I started by walking along Matlock Road until I reached the last house in Bakewell; this is where the footpath up onto Haddon Fields is. It was quite a steep climb uphill until I reached the part of the footpath which goes through an apple orchard. The ground here is flat and should be easy walking; however at this time of year there's an additional hazard I needed to look out for, hundreds of apples on the grass which rolled under my foot every time I took a step. Here's a new word I've invented for Mr. Google to catalogue - APPLESURFING...I'm not very good at it though.
There were even more apples still remaining on the trees; I bit into one, it had a bitter taste.
Beyond the orchard the walk took me through different landscapes, woodland, grassy fields, and arable fields, including one where both barley and oats had been planted at the same time. I've never seen this before and have no idea why the farmer might have done it.

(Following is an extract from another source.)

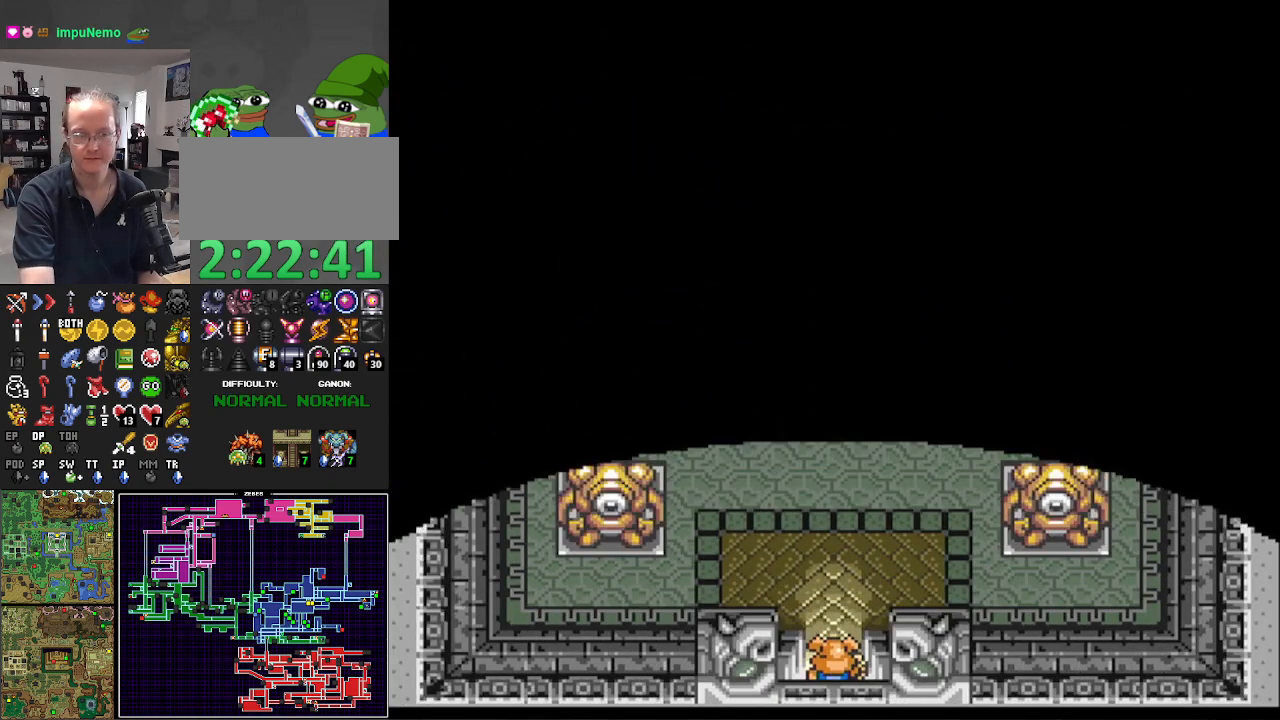
{"buttons": ["A", "DPAD_UP"], "events": [[467, "A", "down"]]}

At one point in a clearing in the woods I was struggling to get past some dense brambles; growing higher than the brambles were some tall bushes with red leaves and strange-shaped berries. Yet again something I've not seen before.
I walked down to the Alport road past a flooded quarry and then climbed up the other side of the valley; the steps cut into the hillside made it much easier.

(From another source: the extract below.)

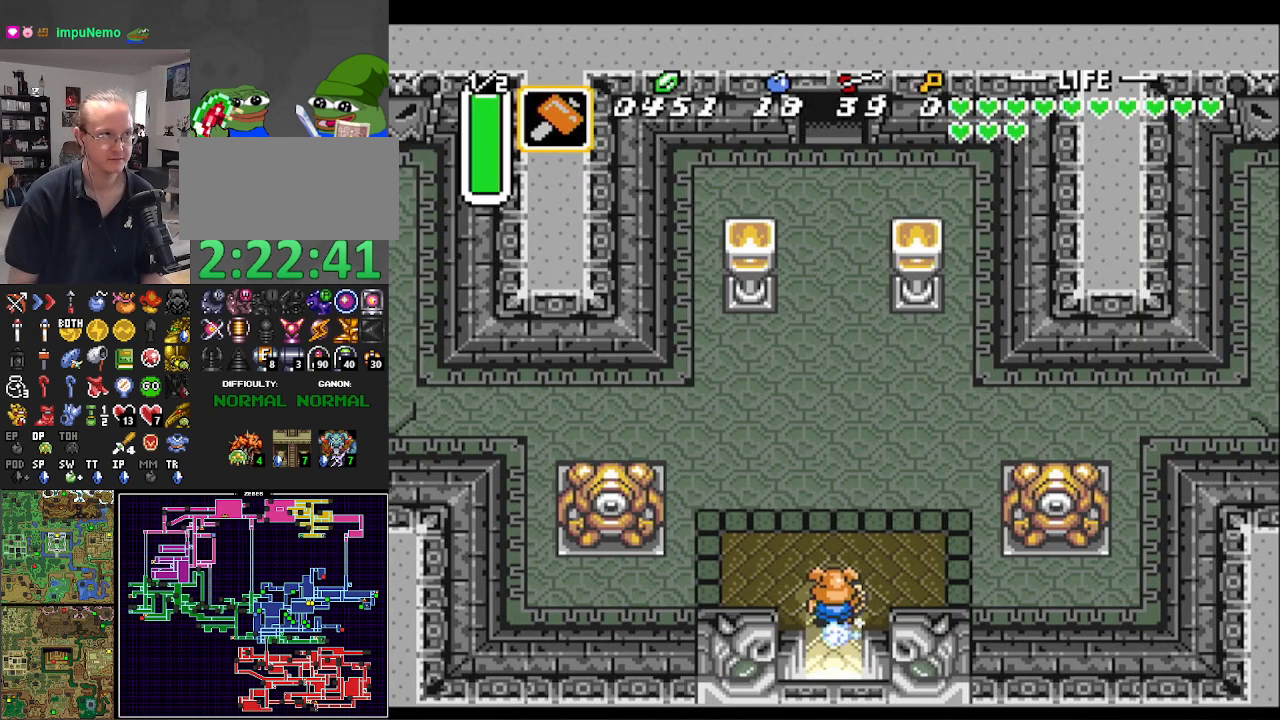
{"buttons": ["A"], "events": [[50, "DPAD_UP", "up"]]}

I was soon in Stanton in Peak, sitting by the church and eating my sandwiches. I would have liked to have a look inside the church but it was closed for building works. Fortunately the builders' equipment is out of sight in the photograph.
As I walked along the path which leads to The Nine Ladies Stone Circle, and then Stanton Moor, I passed a couple of rangers carrying several plastic bags filled with empty beer bottles and cans. It must have been a wild party with the ladies last night.
I made a quick crossing of the moor, just pausing briefly to take photographs of the heather and the gorse.
I continued through the camping site at Brookfield Farm, it looked like it has closed though. Just beyond the farm there was a small group of alpacas. They were safely behind a wall, so I could get up close to them, not too close though because they have a reputation for spitting.
The next section was along the track to Darley Bridge; tied to a public footpath sign I found a question.
The final part of the walk was alongside the tracks of the Peak Rail heritage railway; two trains passed, one in each direction. There were trees in the way both times and so I didn't get any photographs.
I ended the walk about a mile north of Matlock town centre and sat on a wall next to the bus stop to wait for one of the buses going back to Bakewell or Chatsworth House. As a red car passed me a youth shouted 'Good Morning' to me...even though it was just after three o'clock in the afternoon. This was just the latest example of the incessant low-level abuse I have to suffer because of my Asperger's syndrome - in particular my poor gait, posture, and poise makes me a target for this type of behaviour.
If I had a job or a relationship; a place in the world, it would be so much easier for me to deal with this knowing that I'm loved and am respected for doing a good job, or at least a good enough job...but I don't have a job or a relationship, and have never had either. I'm not likely to ever to get a job now since Doncaster Social Services say I'm too vulnerable to be allowed in the workplace...and I'm not likely to find a girlfriend, or even some mates, sitting at home most of the time, not interacting with anyone.
I was hoping I wouldn't have long to wait for a bus at Bakewell, but because of Chatsworth Country Fair the buses were running late and I had nearly half an hour to wait, so I had a wander round Bath Gardens, right next to where the buses go from and got a nice picture of the flowers.
Two buses going to Sheffield via different routes arrived at the same time; I got on the 218; it left earlier and takes the shorter route.